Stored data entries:

-=-=-=-=-

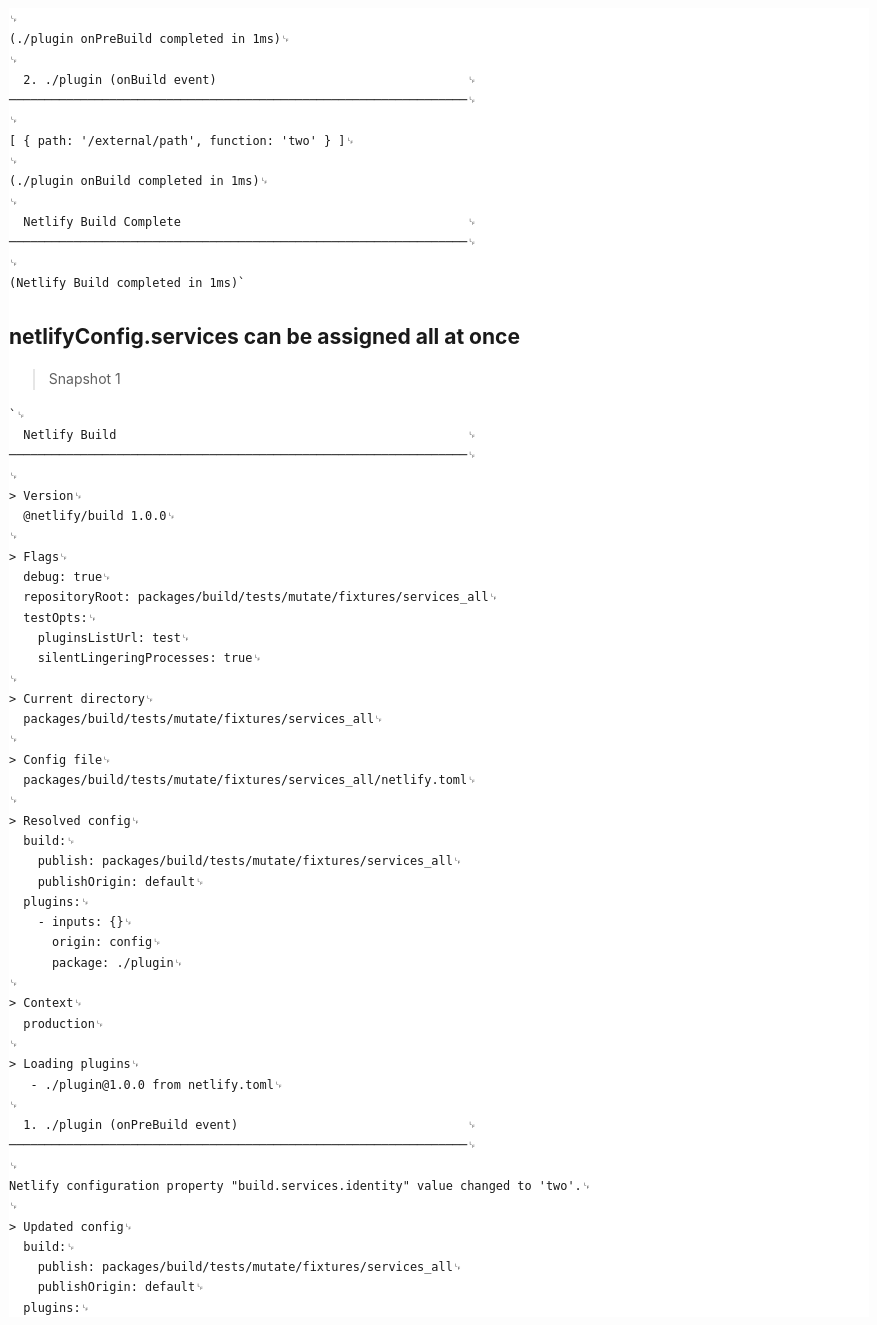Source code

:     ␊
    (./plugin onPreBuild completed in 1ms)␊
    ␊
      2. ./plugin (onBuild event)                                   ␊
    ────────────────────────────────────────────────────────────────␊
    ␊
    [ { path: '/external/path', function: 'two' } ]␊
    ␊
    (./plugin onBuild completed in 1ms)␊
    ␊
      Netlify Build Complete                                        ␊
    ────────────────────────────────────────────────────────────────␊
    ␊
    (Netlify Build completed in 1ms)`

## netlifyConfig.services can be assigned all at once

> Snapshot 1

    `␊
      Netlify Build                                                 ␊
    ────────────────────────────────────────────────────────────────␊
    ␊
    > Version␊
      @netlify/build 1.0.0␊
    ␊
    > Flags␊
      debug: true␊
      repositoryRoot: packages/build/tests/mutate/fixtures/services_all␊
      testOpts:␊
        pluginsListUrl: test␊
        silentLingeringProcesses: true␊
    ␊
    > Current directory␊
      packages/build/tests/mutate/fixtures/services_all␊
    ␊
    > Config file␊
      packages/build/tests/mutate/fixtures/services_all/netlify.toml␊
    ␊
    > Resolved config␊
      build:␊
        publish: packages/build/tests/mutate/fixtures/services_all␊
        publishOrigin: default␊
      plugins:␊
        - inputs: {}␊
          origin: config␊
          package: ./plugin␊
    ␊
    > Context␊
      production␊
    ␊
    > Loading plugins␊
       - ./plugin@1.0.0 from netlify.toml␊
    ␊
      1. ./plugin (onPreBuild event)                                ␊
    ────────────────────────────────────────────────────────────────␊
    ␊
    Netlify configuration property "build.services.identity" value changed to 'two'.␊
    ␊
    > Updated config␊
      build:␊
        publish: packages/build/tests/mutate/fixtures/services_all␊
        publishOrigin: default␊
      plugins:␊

-=-=-=-=-

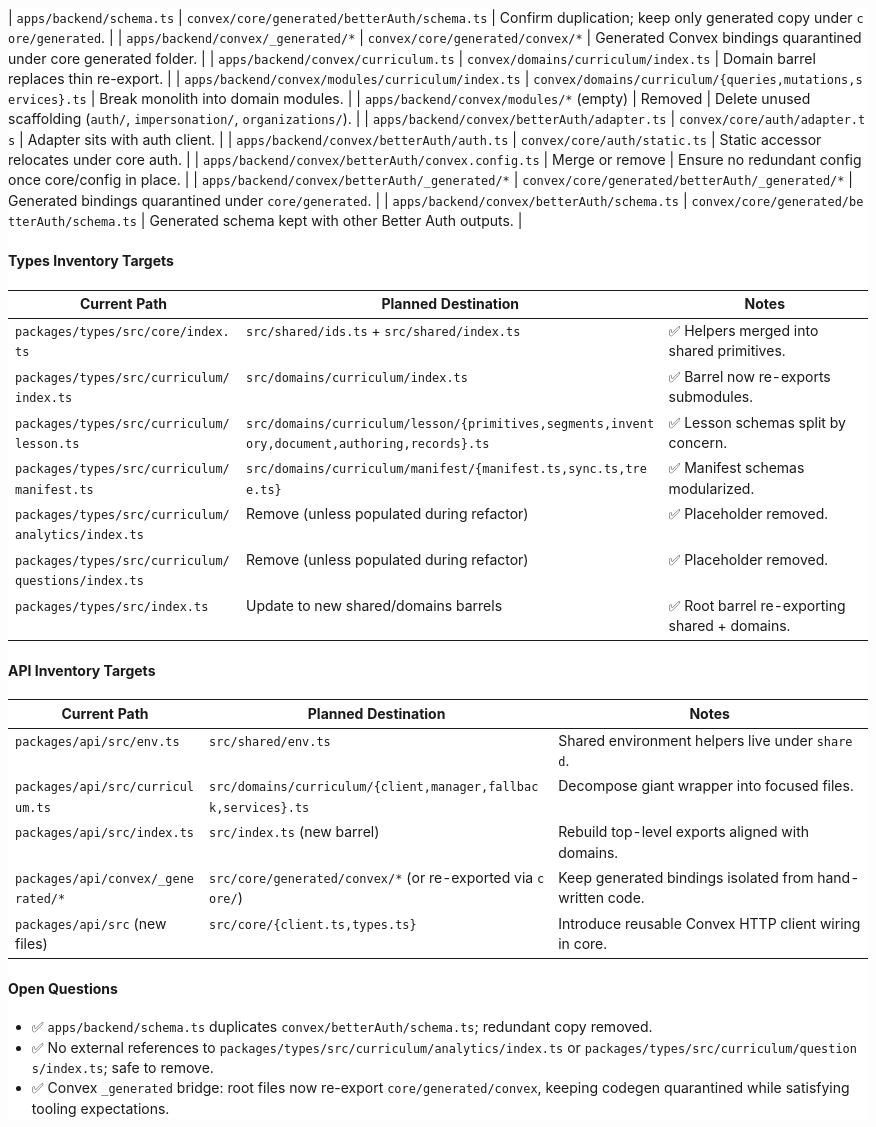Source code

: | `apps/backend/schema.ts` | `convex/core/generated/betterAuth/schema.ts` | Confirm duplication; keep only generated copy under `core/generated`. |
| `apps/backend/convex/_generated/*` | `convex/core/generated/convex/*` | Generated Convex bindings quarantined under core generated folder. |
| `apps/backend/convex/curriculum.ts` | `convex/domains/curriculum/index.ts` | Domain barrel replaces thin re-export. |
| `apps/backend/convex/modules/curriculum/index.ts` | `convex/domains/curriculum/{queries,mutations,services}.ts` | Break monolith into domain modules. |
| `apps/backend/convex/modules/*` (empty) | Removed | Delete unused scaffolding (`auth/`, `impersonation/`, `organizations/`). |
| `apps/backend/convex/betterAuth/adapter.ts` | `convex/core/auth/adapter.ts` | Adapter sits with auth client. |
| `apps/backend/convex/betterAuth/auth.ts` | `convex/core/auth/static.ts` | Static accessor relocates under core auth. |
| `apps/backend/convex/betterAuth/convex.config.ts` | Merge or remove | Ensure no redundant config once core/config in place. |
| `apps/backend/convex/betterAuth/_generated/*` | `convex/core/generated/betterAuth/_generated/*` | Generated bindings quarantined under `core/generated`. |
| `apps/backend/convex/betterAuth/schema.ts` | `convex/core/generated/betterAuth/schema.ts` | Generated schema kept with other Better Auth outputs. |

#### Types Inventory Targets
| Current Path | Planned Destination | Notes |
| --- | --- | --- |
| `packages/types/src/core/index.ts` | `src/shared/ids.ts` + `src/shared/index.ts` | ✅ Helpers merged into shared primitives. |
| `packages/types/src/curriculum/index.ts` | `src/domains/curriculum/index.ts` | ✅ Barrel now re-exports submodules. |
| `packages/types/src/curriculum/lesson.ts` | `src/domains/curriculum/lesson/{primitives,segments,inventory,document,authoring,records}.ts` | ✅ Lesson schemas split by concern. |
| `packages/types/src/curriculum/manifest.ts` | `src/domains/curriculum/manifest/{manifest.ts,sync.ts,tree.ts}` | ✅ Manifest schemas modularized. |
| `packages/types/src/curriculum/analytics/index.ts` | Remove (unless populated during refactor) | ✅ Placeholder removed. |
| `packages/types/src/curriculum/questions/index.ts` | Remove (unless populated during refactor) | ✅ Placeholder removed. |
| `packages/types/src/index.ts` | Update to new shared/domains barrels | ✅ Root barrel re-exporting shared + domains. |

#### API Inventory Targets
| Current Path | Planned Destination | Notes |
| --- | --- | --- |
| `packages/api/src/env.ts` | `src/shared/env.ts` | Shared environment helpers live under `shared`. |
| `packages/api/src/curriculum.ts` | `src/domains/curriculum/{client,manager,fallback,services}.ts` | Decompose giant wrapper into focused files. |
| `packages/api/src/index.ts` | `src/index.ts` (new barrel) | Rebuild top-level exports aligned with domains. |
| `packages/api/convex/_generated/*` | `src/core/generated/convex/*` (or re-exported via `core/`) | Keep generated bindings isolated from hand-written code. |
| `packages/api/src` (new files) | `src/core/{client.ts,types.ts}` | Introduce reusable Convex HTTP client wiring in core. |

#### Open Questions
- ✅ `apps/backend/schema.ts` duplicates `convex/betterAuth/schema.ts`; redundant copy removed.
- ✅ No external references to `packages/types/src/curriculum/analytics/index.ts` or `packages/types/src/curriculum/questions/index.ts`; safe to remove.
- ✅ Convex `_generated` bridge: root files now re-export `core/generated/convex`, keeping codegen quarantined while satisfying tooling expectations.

-=-=-=-=-

Exercise: Read the data above and count the lines that include "external". Answer only with the count.

Written answer: 2